- What needs to be done:
Reproduce word for word the passage of the article on Myanmar's Rohingya tragedy that opens with the words "Roughly a year" and closes with "Myanmar’s general election.".

December 7, 2016

The Dark Depths of Myanmar's Rohingya Tragedy

Roughly a year ago, remarkable scenes were broadcast around the world from the streets of Yangon as citizens gathered to participate in, and celebrate, Myanmar’s general election.

The intense atmosphere of hope that accompanied the poll, the first openly contested one if its kind for decades, was an inspiration to behold; at the time, unfamiliar observers could be forgiven for thinking that the country was on the verge of making a clean break with its troubled past.

Twelve months on and harder political realities have come to the fore. It has taken the sternest test yet of the new government to show how far Aung San Suu Kyi, the state counselor and de facto civilian leader, will go to express solidarity with the armed forces, an autonomous state-within-a-state, which retains the constitutional right to run key ministries and set its own budgets. (Courtesy of thediplomat.com)

- Dataset section:
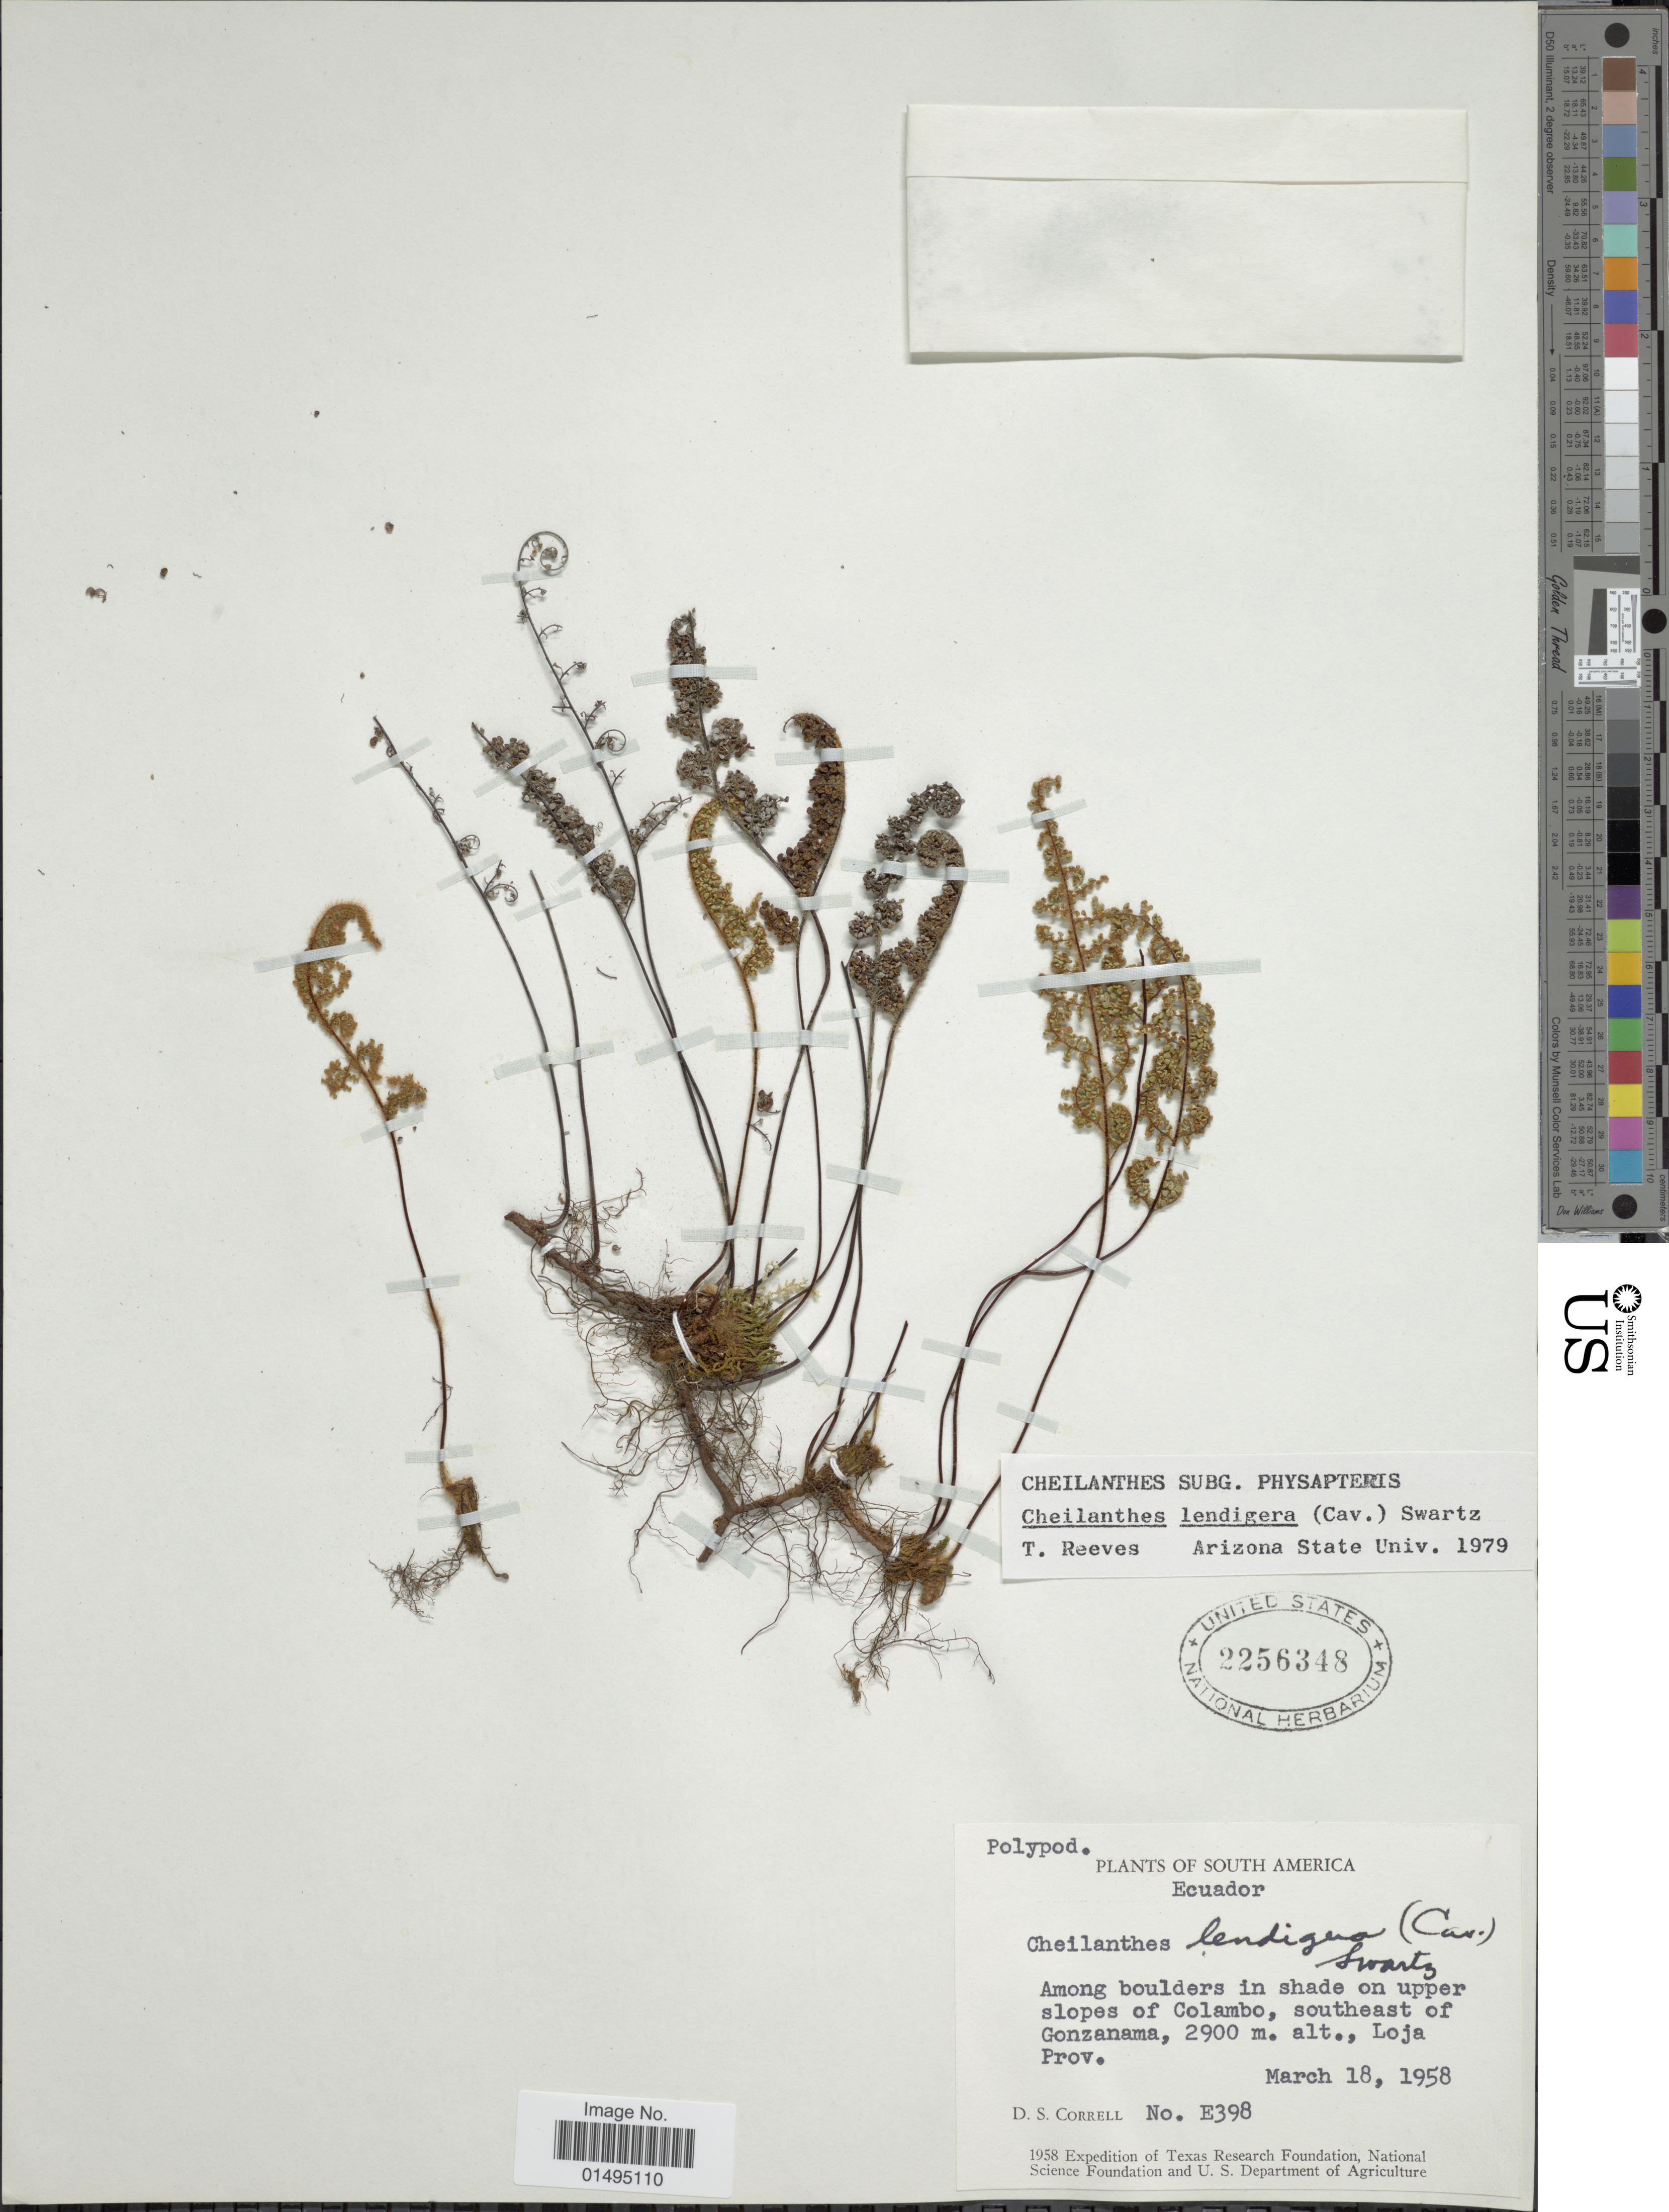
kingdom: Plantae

- Complete response:
Roughly a year ago, remarkable scenes were broadcast around the world from the streets of Yangon as citizens gathered to participate in, and celebrate, Myanmar’s general election.